Russische Behörden warnen: Baikalsee droht dasselbe Schicksal wie dem Aralsee
Das Vorhaben der Mongolei, an dem in den Baikalsee mündenden Fluss Selenga drei größere Wasserkraftwerke zu errichten, kann zur Austrocknung des tiefsten Süßwassersees des Planeten führen. Dies sagen Quellen in russischen Energiefirmen und im Ministerkabinett.

„Der in der Mongolei geplante Aufbau von drei größeren Wasserkraftwerken an der Selenga wird unwiderrufliche negative Folgen für den ökologischen Zustand des Baikalsees haben“, schreibt das Blatt. Sollten keine notwendigen Maßnahmen ergriffen werden, könnte der älteste Süßwassersee der Erde das Schicksal des verschwundenen Aralsees wiederholen. Der Zeitung „Iswestija“ zufolge würden die zuständigen russischen Behörden schon an der Lösung des Problems arbeiten.

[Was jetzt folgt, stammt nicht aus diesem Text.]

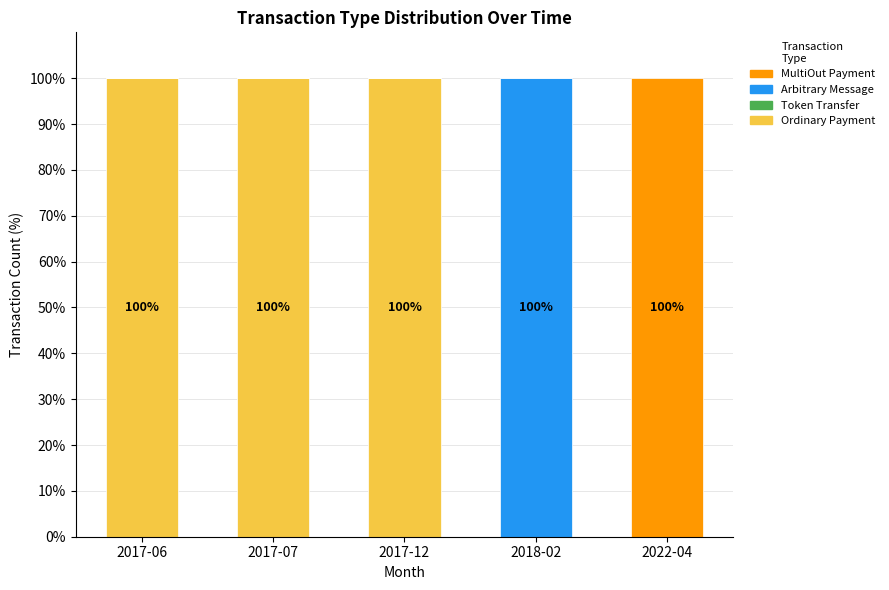

The value of Ordinary Payment at 2017-12 is 38. True or false?

False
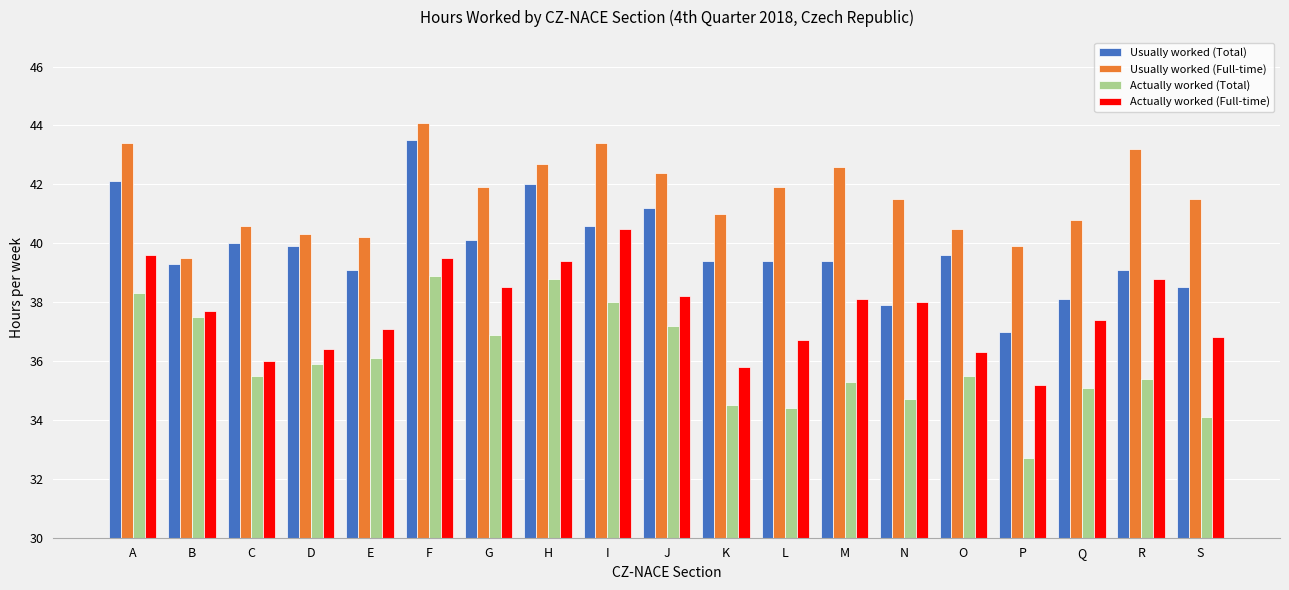

What is the maximum value for Usually worked (Total)?

43.5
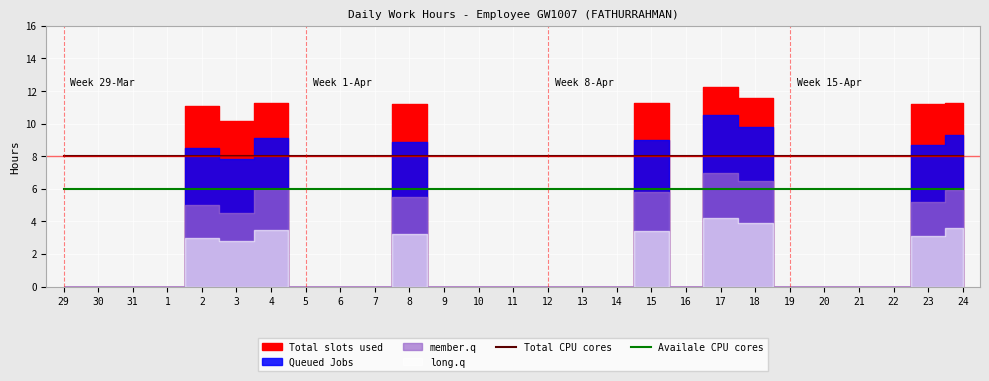

The Availale CPU cores series shows 4 at 24. True or false?

False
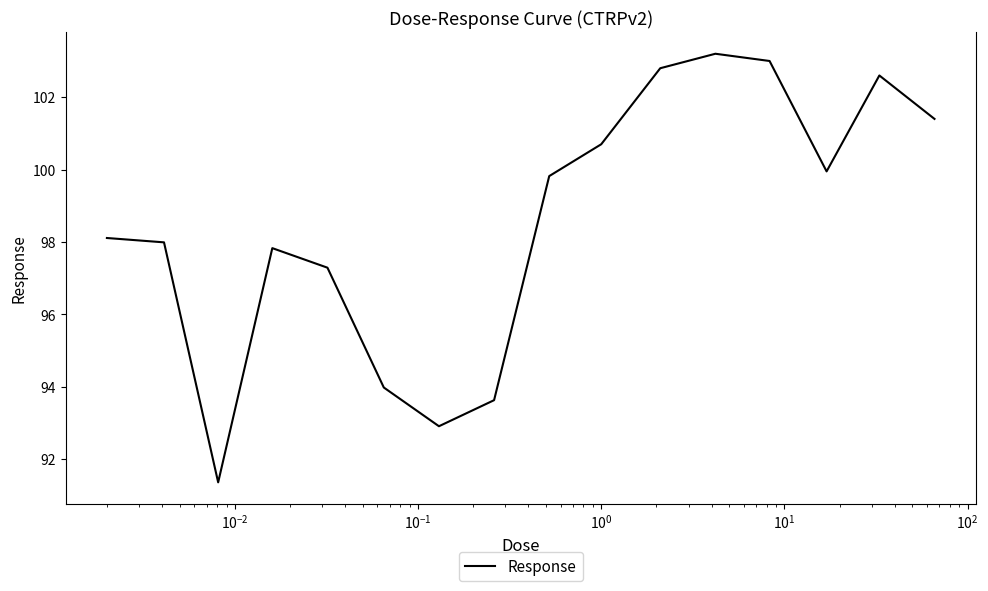

What is the minimum value shown in the chart?

91.4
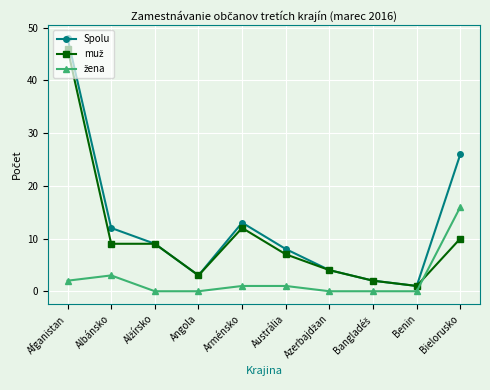

Does the chart display data point markers on the line(s)?

Yes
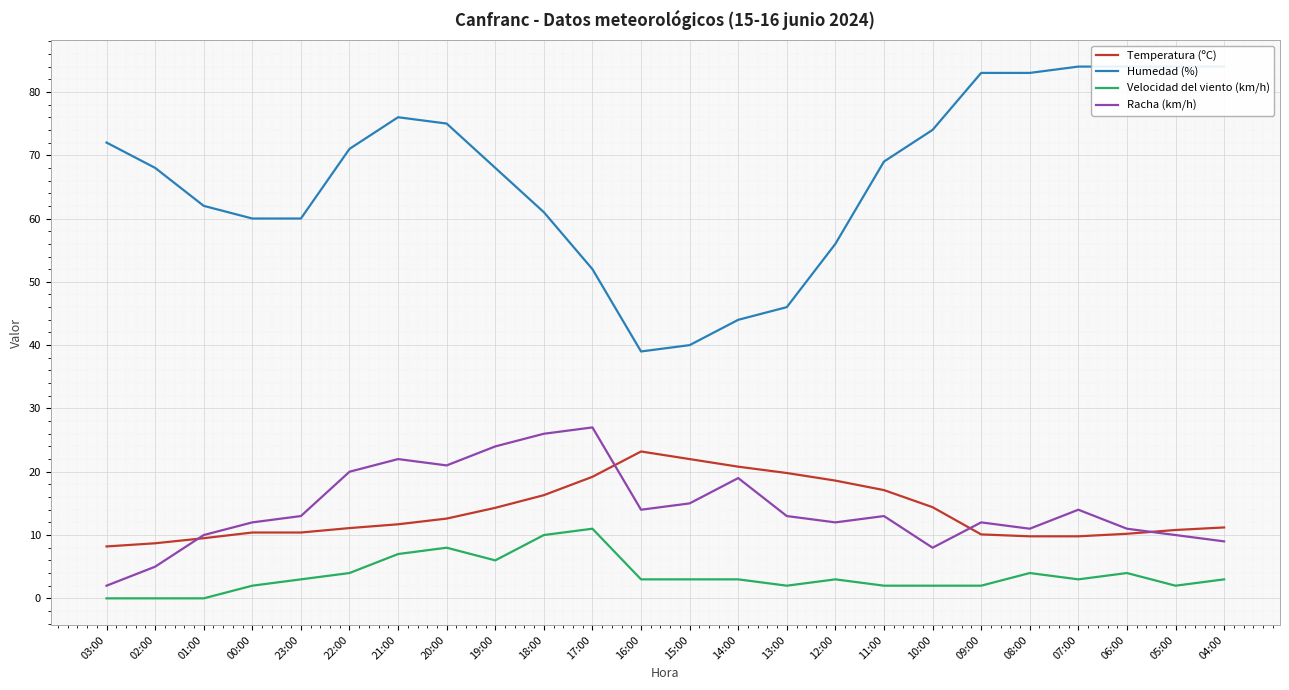

Which series has the widest spread of values?

Humedad (%)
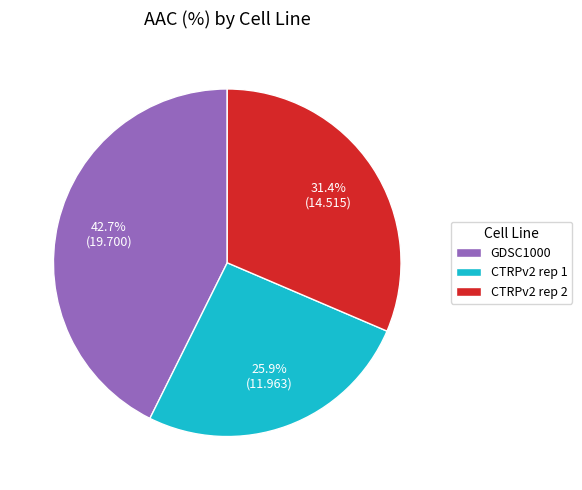

To the nearest percent, what percentage of the pie is GDSC1000?

43%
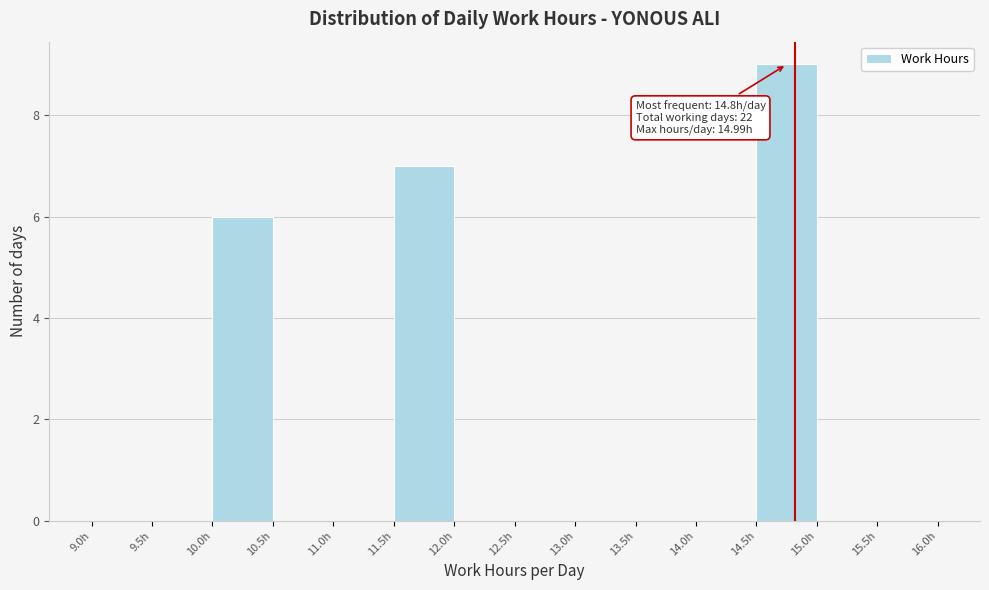

Which range on the x-axis has the tallest bar?

14.5 to 15.0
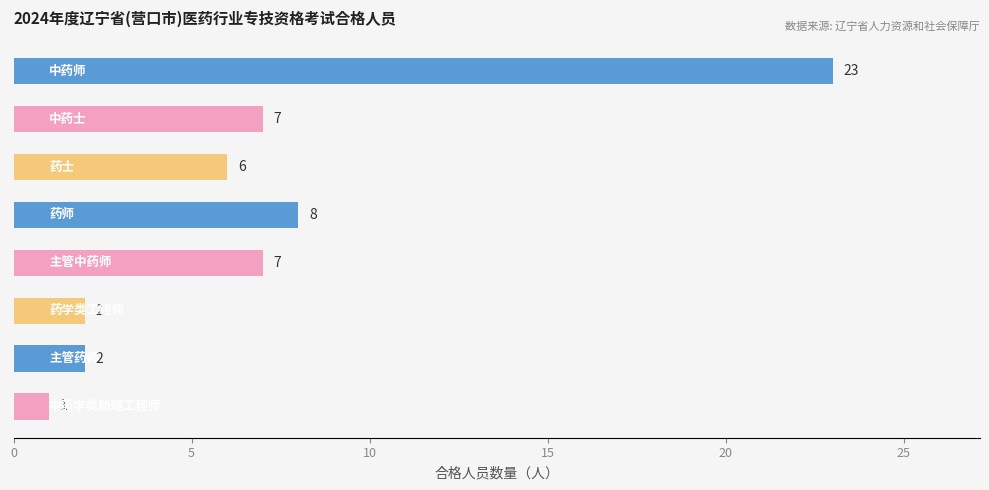

What is the greatest value displayed?

23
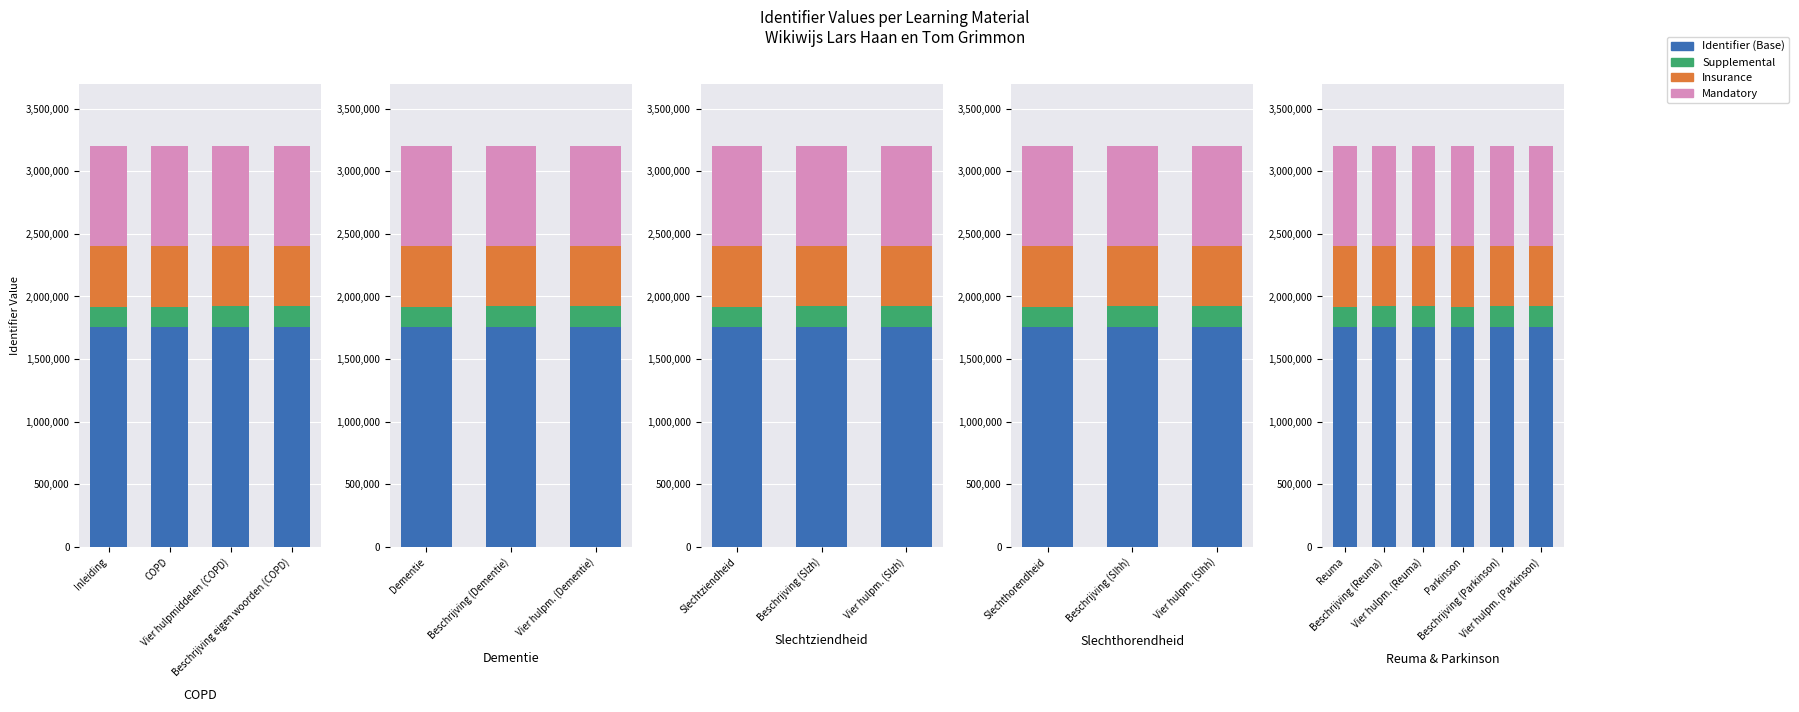

What is the difference between the maximum and minimum values in the Insurance series?

63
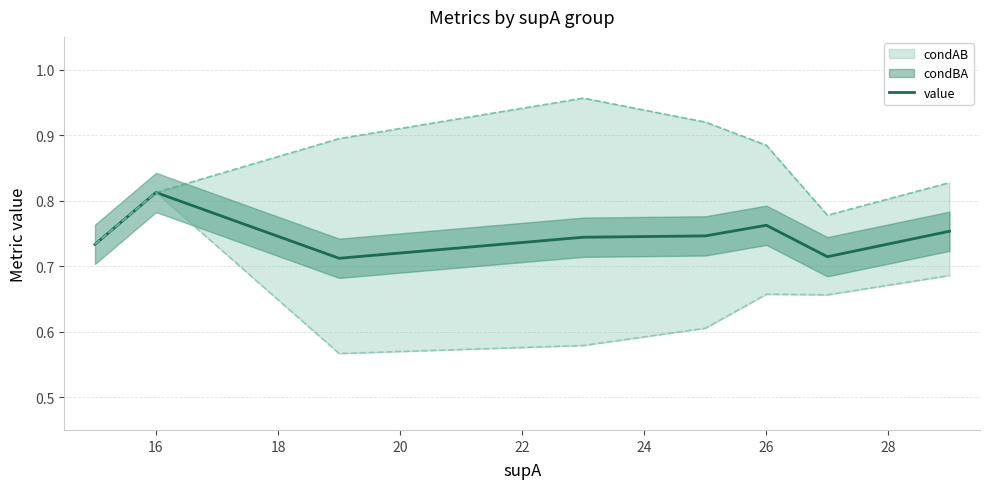

Where is the first local maximum?

16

Mit seinen 1.642 Metern ist der Baikalsee der tiefste und größte Süßwassersee des Planeten. Seit 1996 steht er auf der UNESCO-Weltnaturerbe-Liste.  

Die Austrocknung des Aralsees hat in den 1960er Jahren begonnen. Die Ursache war die massive Wasserentnahme aus den Flüssen Amudarja und Syrdarja für die künstliche Bewässerung von Anbauflächen. 1989 teilte sich der zentralasiatische Salzsee in zwei isolierte Gewässer: in den kleineren Nördlichen Aralsee und den größeren Südlichen Aralsee. 2014 trocknete der östliche Teil des Südlichen Aralsees völlig aus.